Dr. Alice Horowitz, research associate professor in the department of behavioral and community health and the Herschel S. Horowitz Center for Health Literacy at the University of Maryland School of Public Health, received honorary membership from the American Dental Association (ADA) on October 13.
[Photo: Alissa Leigh, Dr. Horowitz’s granddaughter; Dr. Alice Horowitz; Dr. Joe Alderman, executive director, American Board of Dental Public Health]
One of four to receive honorary membership at the ADA 2014 annual meeting, Dr. Horowitz was recognized for her longstanding work on oral health literacy, and particularly her mentorship of dental health professionals on how to best communicate with patients.
“Throughout my career, I have focused on primary prevention of oral diseases – especially dental caries and oral cancers,” Dr. Horowitz said in remarks given at the ADA conference. “My focus on oral health literacy is based on available research and on the belief that increased health literacy can and does make a difference for the public’s overall health and wellness.
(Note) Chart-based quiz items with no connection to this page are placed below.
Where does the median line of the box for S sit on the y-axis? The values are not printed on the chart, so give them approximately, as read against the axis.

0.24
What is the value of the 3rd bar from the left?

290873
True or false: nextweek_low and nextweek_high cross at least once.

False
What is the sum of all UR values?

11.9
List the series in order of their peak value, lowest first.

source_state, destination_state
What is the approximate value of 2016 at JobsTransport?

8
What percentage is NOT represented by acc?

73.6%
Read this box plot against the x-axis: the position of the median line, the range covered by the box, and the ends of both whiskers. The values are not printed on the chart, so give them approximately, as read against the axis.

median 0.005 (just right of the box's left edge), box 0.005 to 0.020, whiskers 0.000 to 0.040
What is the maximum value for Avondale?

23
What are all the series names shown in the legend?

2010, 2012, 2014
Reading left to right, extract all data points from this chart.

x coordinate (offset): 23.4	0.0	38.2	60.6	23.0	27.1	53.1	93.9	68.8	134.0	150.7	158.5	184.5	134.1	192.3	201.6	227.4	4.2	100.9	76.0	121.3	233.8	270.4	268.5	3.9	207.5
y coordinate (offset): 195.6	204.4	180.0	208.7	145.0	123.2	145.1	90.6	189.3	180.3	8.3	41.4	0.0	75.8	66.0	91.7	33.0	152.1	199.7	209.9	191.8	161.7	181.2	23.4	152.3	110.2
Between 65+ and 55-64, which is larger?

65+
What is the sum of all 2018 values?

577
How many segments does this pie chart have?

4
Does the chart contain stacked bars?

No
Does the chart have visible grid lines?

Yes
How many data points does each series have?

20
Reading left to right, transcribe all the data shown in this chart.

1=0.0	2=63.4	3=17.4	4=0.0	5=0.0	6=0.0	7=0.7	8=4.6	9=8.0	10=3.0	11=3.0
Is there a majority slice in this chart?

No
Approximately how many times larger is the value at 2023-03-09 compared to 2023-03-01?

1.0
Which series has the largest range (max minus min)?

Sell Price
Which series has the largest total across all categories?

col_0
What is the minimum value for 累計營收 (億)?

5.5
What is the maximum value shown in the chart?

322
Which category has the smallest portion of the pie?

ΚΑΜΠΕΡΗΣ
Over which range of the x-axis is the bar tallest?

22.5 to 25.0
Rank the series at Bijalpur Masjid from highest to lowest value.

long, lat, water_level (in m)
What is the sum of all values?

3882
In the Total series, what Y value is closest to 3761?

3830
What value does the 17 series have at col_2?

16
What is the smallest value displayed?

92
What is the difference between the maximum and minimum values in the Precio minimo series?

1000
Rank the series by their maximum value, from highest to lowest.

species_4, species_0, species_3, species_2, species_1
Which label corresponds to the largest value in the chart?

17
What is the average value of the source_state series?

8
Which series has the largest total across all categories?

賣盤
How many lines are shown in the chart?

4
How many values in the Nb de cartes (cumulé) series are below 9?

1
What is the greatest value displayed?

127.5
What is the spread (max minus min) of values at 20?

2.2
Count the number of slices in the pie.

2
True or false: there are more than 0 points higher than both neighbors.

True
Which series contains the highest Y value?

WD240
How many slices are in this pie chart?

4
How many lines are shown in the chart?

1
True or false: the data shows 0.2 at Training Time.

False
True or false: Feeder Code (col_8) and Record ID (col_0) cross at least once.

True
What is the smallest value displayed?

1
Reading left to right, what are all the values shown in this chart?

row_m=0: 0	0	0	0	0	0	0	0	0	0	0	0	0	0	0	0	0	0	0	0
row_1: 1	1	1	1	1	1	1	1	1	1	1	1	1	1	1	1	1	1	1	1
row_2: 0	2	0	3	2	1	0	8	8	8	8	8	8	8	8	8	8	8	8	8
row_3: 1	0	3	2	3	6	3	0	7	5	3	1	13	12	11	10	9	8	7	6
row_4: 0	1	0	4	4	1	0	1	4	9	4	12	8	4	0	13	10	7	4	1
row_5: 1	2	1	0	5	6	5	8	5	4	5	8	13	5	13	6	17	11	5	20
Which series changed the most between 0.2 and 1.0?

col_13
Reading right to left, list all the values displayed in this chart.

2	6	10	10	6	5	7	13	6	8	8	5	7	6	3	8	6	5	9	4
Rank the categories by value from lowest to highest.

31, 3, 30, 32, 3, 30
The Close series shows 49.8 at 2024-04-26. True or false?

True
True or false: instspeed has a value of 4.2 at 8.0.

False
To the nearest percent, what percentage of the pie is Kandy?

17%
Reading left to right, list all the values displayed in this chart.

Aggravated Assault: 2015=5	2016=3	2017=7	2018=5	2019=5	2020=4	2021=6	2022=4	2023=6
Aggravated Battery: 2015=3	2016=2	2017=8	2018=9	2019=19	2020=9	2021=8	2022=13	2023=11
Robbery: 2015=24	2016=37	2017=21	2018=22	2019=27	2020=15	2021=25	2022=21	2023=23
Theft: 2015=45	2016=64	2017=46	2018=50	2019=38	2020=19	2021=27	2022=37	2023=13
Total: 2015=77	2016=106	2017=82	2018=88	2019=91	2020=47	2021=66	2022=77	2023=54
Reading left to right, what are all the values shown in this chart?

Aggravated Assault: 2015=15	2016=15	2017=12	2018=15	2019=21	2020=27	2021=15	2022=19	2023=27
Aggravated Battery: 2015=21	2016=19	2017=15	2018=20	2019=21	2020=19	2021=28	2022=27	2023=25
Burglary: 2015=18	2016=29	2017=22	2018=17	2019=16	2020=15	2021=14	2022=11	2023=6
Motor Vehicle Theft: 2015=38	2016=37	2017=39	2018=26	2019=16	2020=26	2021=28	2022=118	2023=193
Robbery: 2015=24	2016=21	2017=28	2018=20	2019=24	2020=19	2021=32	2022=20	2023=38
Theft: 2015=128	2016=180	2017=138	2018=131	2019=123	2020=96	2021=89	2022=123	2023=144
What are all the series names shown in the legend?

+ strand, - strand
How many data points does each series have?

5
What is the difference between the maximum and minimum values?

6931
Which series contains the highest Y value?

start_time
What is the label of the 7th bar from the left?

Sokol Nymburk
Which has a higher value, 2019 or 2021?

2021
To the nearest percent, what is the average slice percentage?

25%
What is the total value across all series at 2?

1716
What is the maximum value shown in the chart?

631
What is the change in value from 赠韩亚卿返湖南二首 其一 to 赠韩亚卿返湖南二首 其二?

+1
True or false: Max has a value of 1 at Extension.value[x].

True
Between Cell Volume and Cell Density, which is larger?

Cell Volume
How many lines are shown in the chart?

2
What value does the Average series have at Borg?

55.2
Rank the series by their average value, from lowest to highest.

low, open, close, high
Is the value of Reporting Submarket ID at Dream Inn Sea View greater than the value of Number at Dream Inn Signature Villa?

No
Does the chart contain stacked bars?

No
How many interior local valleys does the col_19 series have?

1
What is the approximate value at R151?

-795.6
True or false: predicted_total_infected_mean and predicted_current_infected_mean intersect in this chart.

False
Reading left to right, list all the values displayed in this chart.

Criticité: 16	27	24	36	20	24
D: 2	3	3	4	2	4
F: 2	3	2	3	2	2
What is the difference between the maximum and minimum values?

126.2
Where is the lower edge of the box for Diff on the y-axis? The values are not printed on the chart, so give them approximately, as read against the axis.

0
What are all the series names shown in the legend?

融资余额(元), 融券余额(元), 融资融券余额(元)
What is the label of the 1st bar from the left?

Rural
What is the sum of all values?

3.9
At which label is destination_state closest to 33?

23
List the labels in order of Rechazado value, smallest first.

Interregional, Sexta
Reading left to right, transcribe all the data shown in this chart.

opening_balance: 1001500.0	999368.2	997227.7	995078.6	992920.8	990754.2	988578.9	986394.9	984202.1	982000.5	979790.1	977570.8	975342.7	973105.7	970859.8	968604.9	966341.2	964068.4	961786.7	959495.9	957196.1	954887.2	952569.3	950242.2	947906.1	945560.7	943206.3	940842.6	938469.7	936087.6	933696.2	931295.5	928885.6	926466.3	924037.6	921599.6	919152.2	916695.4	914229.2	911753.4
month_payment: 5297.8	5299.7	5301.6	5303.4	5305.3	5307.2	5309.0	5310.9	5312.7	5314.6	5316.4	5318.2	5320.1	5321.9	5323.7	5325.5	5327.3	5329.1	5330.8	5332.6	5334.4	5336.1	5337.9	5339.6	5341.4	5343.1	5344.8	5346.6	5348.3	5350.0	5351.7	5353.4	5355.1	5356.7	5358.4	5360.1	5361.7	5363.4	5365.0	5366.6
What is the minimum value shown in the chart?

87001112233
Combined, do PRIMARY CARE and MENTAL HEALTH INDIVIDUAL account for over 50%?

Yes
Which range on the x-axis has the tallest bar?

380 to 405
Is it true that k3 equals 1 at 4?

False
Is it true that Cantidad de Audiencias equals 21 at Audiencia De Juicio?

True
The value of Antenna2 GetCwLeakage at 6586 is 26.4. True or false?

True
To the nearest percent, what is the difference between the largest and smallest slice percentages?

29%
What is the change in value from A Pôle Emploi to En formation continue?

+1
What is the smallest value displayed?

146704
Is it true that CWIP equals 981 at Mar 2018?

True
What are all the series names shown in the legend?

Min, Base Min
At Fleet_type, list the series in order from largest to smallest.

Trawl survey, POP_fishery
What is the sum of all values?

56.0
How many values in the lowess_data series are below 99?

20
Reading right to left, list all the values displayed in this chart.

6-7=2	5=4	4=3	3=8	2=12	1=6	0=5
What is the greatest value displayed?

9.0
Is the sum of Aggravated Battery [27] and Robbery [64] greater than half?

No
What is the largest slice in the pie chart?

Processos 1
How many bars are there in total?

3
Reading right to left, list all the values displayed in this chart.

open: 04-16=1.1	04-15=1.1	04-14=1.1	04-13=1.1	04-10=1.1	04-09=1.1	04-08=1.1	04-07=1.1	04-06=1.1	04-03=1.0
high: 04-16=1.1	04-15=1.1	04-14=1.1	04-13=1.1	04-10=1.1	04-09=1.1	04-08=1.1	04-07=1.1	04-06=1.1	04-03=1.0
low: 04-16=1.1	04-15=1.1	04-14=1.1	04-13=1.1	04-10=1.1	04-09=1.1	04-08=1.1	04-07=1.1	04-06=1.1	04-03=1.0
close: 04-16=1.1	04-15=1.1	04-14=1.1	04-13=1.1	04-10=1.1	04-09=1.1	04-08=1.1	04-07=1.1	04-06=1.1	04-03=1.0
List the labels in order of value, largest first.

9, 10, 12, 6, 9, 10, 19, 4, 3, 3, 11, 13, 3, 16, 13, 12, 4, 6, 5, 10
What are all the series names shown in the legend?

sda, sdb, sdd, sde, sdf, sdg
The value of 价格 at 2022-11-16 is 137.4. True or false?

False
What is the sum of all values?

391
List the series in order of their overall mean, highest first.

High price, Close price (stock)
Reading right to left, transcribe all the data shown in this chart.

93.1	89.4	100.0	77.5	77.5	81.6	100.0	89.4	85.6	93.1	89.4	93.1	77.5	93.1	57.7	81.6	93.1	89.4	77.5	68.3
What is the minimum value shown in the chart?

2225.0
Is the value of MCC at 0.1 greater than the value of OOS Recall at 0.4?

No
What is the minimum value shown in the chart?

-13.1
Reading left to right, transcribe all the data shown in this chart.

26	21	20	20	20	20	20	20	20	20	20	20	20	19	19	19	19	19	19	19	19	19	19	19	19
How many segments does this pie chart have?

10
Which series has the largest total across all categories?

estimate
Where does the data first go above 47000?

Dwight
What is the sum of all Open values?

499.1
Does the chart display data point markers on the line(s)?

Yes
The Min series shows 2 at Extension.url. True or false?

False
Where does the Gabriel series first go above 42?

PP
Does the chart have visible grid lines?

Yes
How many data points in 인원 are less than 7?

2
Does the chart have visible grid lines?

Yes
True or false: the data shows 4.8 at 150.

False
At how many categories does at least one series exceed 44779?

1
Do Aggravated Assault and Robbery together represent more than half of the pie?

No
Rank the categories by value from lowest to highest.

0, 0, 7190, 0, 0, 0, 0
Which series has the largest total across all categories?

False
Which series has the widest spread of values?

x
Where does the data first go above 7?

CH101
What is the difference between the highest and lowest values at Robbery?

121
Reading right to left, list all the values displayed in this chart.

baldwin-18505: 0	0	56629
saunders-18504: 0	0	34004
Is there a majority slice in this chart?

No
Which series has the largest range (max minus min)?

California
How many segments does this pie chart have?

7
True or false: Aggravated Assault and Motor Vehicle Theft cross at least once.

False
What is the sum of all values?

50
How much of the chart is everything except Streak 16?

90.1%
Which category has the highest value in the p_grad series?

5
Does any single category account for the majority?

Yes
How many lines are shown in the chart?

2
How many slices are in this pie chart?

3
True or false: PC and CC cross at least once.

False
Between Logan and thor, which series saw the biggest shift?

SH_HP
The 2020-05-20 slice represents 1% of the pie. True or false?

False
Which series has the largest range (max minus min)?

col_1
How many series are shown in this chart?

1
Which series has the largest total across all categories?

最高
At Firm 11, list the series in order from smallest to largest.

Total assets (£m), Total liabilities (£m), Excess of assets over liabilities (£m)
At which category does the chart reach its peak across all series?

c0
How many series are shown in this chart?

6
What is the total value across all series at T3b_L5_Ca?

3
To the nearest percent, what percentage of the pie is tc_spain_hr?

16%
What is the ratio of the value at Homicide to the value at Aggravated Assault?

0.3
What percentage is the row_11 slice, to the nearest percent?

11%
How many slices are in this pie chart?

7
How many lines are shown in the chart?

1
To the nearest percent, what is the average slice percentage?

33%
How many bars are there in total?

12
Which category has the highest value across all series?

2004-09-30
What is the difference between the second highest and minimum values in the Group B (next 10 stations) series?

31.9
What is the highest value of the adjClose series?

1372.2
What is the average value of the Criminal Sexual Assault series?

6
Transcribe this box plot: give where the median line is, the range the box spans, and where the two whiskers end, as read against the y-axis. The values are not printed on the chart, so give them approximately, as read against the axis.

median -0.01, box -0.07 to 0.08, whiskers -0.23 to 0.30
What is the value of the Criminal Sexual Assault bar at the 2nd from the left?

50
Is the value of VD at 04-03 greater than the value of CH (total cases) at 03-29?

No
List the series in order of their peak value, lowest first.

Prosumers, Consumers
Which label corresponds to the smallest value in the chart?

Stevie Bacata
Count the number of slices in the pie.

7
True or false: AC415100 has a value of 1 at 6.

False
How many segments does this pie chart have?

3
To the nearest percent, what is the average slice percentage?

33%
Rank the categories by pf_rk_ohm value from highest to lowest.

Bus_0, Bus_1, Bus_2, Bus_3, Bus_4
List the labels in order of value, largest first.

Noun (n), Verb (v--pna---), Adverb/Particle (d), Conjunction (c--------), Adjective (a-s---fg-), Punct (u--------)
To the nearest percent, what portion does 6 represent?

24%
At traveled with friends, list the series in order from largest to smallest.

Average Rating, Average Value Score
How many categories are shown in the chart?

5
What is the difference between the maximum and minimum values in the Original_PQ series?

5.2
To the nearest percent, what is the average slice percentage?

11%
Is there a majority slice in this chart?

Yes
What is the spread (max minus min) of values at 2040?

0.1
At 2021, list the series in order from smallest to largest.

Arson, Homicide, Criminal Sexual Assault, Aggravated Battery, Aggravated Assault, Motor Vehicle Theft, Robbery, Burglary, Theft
This is especially true for vulnerable populations.”
In her presentation, Dr. Horowitz urged the ADA to continue its “leadership role” in community water fluoridation, which helps prevent cavities and other oral health problems, as well as to increase the oral health literacy of the public, dental health professionals, and policymakers. In Dr. Horowitz’s research, she has found that many people, particularly low-income populations, do not understand the importance of receiving fluoride through drinking water, and may miss out on its dental health benefits by consuming bottled water.
Later in the conference, the ADA’s House of Delegates debated funding a $500,000 water fluoridation campaign and quoted Dr. Horowitz’s remarks as support for funding the program. The ADA’s House of Delegates ultimately voted to fund the fluoridation campaign.
Dr. Horowitz began her career as a dental hygienist and started volunteering in the community at that time, which cemented her interest in primary prevention. She developed a greater understanding of public health through working with the Head Start program, while employed by the U.S. Public Health Service. Dr. Horowitz brought her strong interest in prevention and community-based programs to her work as a senior scientist at the National Institute of Dental and Craniofacial Health (NIDCR), where she helped develop community-based programs in preventing tooth decay.